I often voice my dislike for MySpace. I use Facebook, and feel uncomfortable enough releasing my personal information on that.
But today I read a very eye-opening essay by Danah Boyd, a Berkeley PhD student and USC Fellow specializing in youth involvement on sites such as Facebook, MySpace, and Youtube. “Viewing American class divisions through Facebook and MySpace”, while not an academic essay, highlights differences in preference for Facebook and MySpace between “hegemonic” teens – college-bound high schoolers who are “in honors classes, looking forward to the prom, and live in a world dictated by after school activities” – and “subaltern” teens: “Latino/Hispanic teens, immigrant teens, ‘burnouts,’ ‘alternative kids,’ ‘art fags,’ punks, emos, goths, gangstas, queer kids, and other kids who didn’t play into the dominant high school popularity paradigm… kids whose parents didn’t go to college, who are expected to get a job when they finish high school.”
Boyd goes far beyond the simple observation that hegemonic teens prefer Facebook and subaltern teens still gravitate towards MySpace. She talks about public misconceptions regarding both social networking sites, and the deeper impact that the division has made on American young peoples’ lives today. For example, in the military, most of the enlisted, low-income, pro-war demographic uses MySpace, while higher-up officers with college degrees and more drive for upward mobility tend to prefer Facebook. OK, big deal right?

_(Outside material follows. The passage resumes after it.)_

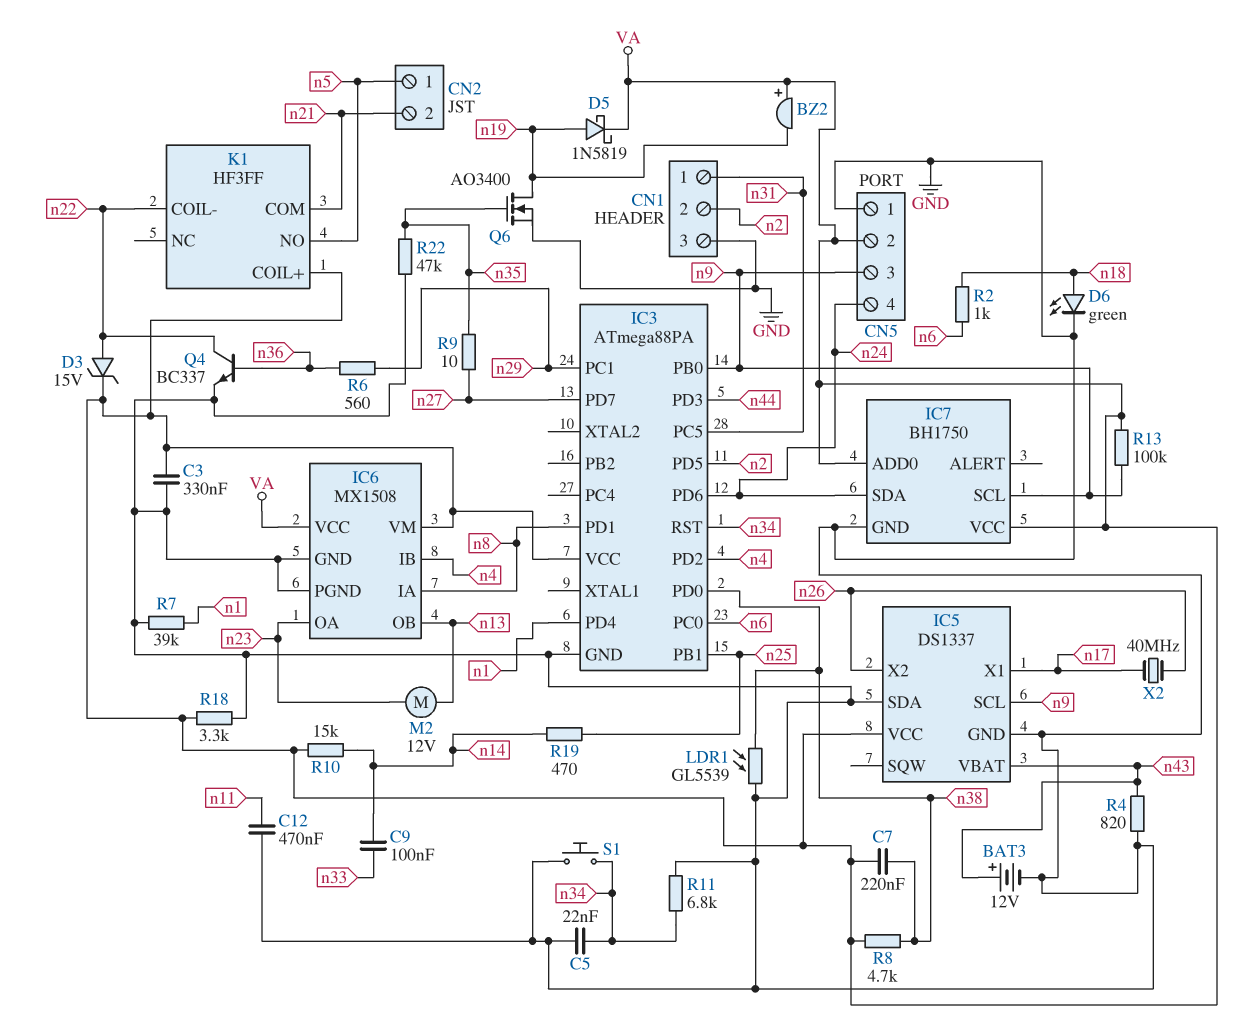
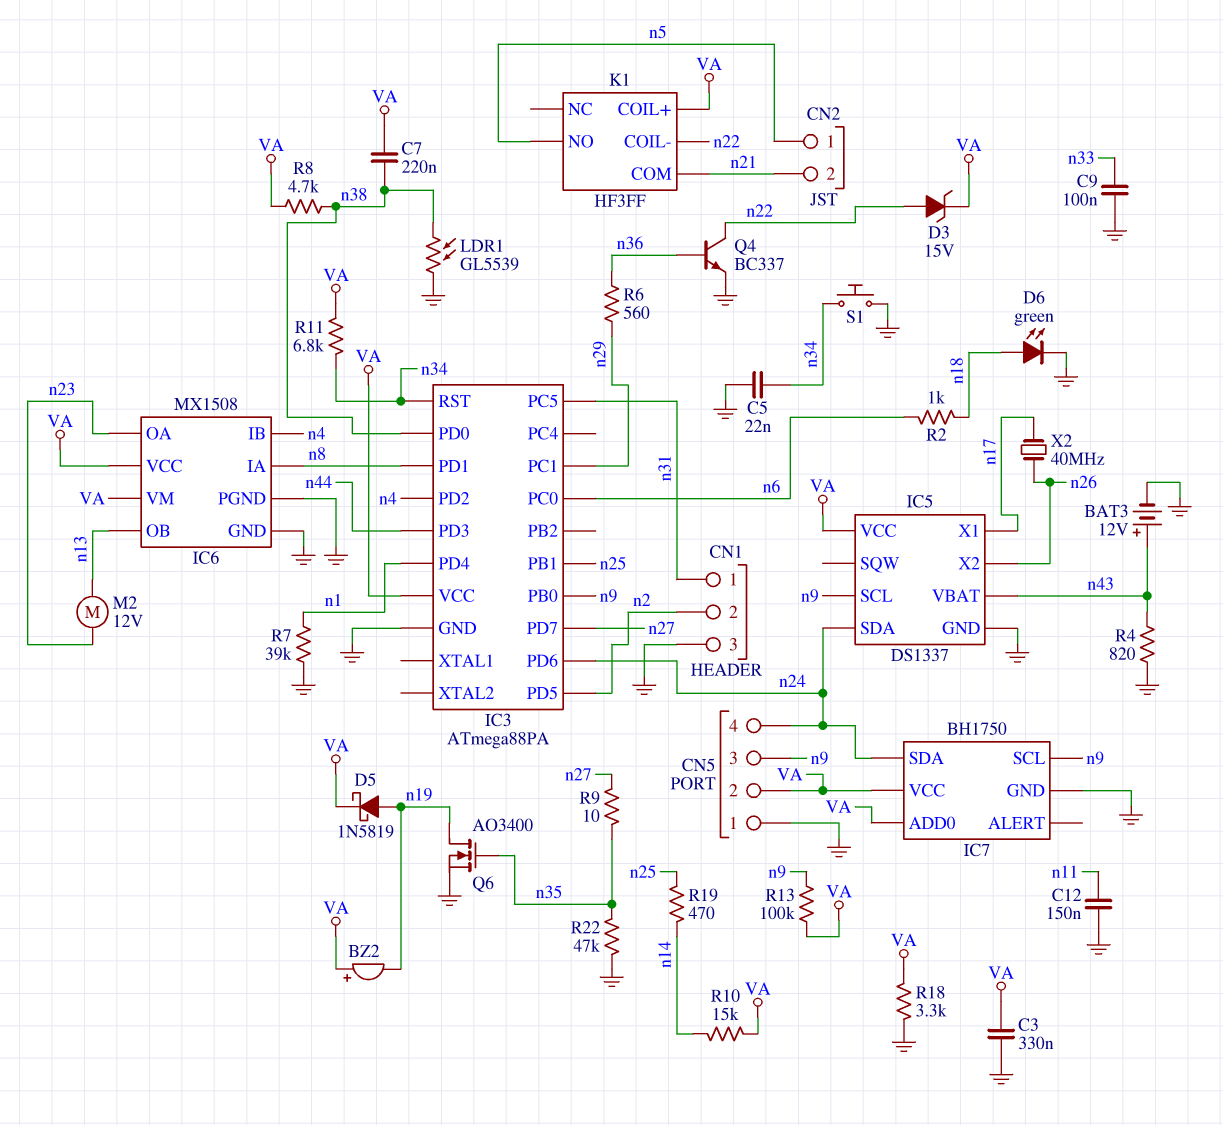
C9: 100nF (n14, n33) -> 100nF (GND, n33)
C12: 470nF (GND, n11) -> 150nF (GND, n11)
IC5 pin SDA: GND -> n24
R11: 6.8k (GND, n34) -> 6.8k (VA, n34)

Wrong! A month ago, the military blocked all access to MySpace, but not Facebook. This is just one example that Boyd uses to illustrate the accentuated divergence between hegemonic and counter-hegemonic classes of young adults.
In reaction to her own observations, Boyd expresses a genuine concern for all of today’s teens; while there is a stark difference on the outside for these kids, they exhibit much of the same behavior on the inside, regardless of whether they write about it on their MySpace blog or their Facebook profile. She worries for the heightened tension in the Facebook crowd, which is college-oriented and focused on living up to goals for self-success imposed by themselves, and often similarly upward-motivated parents, as well.
Anyways, I’ve yakked about it in almost essay length myself. It’s a long-ish read – a few pages printed – but definitely very interesting if you like reading about diversity, race, class or youth issues. Read it!